---------- Task inputs

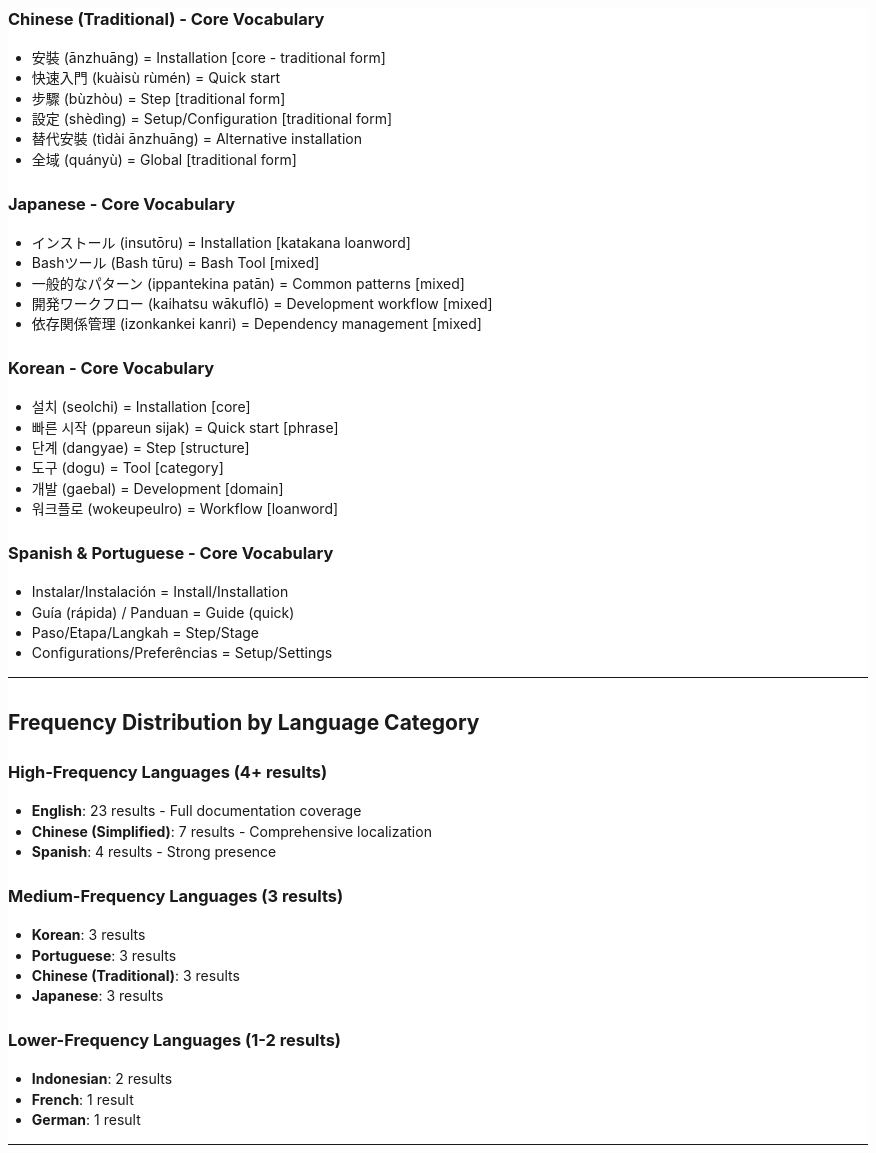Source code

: ### Chinese (Traditional) - Core Vocabulary
- 安裝 (ānzhuāng) = Installation [core - traditional form]
- 快速入門 (kuàisù rùmén) = Quick start
- 步驟 (bùzhòu) = Step [traditional form]
- 設定 (shèdìng) = Setup/Configuration [traditional form]
- 替代安裝 (tìdài ānzhuāng) = Alternative installation
- 全域 (quányù) = Global [traditional form]

### Japanese - Core Vocabulary
- インストール (insutōru) = Installation [katakana loanword]
- Bashツール (Bash tūru) = Bash Tool [mixed]
- 一般的なパターン (ippantekina patān) = Common patterns [mixed]
- 開発ワークフロー (kaihatsu wākuflō) = Development workflow [mixed]
- 依存関係管理 (izonkankei kanri) = Dependency management [mixed]

### Korean - Core Vocabulary
- 설치 (seolchi) = Installation [core]
- 빠른 시작 (ppareun sijak) = Quick start [phrase]
- 단계 (dangyae) = Step [structure]
- 도구 (dogu) = Tool [category]
- 개발 (gaebal) = Development [domain]
- 워크플로 (wokeupeulro) = Workflow [loanword]

### Spanish & Portuguese - Core Vocabulary
- Instalar/Instalación = Install/Installation
- Guía (rápida) / Panduan = Guide (quick)
- Paso/Etapa/Langkah = Step/Stage
- Configurations/Preferências = Setup/Settings

---

## Frequency Distribution by Language Category

### High-Frequency Languages (4+ results)
- **English**: 23 results - Full documentation coverage
- **Chinese (Simplified)**: 7 results - Comprehensive localization
- **Spanish**: 4 results - Strong presence

### Medium-Frequency Languages (3 results)
- **Korean**: 3 results
- **Portuguese**: 3 results  
- **Chinese (Traditional)**: 3 results
- **Japanese**: 3 results

### Lower-Frequency Languages (1-2 results)
- **Indonesian**: 2 results
- **French**: 1 result
- **German**: 1 result

---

--------------------

Requirement
Reproduce the source text of the records with every occurrence of "Core Vocabulary" changed to "Key Terms" and everything else left unchanged. Omit the pictures from your answer.

Response area
Source code

: ### Chinese (Traditional) - Key Terms
- 安裝 (ānzhuāng) = Installation [core - traditional form]
- 快速入門 (kuàisù rùmén) = Quick start
- 步驟 (bùzhòu) = Step [traditional form]
- 設定 (shèdìng) = Setup/Configuration [traditional form]
- 替代安裝 (tìdài ānzhuāng) = Alternative installation
- 全域 (quányù) = Global [traditional form]

### Japanese - Key Terms
- インストール (insutōru) = Installation [katakana loanword]
- Bashツール (Bash tūru) = Bash Tool [mixed]
- 一般的なパターン (ippantekina patān) = Common patterns [mixed]
- 開発ワークフロー (kaihatsu wākuflō) = Development workflow [mixed]
- 依存関係管理 (izonkankei kanri) = Dependency management [mixed]

### Korean - Key Terms
- 설치 (seolchi) = Installation [core]
- 빠른 시작 (ppareun sijak) = Quick start [phrase]
- 단계 (dangyae) = Step [structure]
- 도구 (dogu) = Tool [category]
- 개발 (gaebal) = Development [domain]
- 워크플로 (wokeupeulro) = Workflow [loanword]

### Spanish & Portuguese - Key Terms
- Instalar/Instalación = Install/Installation
- Guía (rápida) / Panduan = Guide (quick)
- Paso/Etapa/Langkah = Step/Stage
- Configurations/Preferências = Setup/Settings

---

## Frequency Distribution by Language Category

### High-Frequency Languages (4+ results)
- **English**: 23 results - Full documentation coverage
- **Chinese (Simplified)**: 7 results - Comprehensive localization
- **Spanish**: 4 results - Strong presence

### Medium-Frequency Languages (3 results)
- **Korean**: 3 results
- **Portuguese**: 3 results  
- **Chinese (Traditional)**: 3 results
- **Japanese**: 3 results

### Lower-Frequency Languages (1-2 results)
- **Indonesian**: 2 results
- **French**: 1 result
- **German**: 1 result

---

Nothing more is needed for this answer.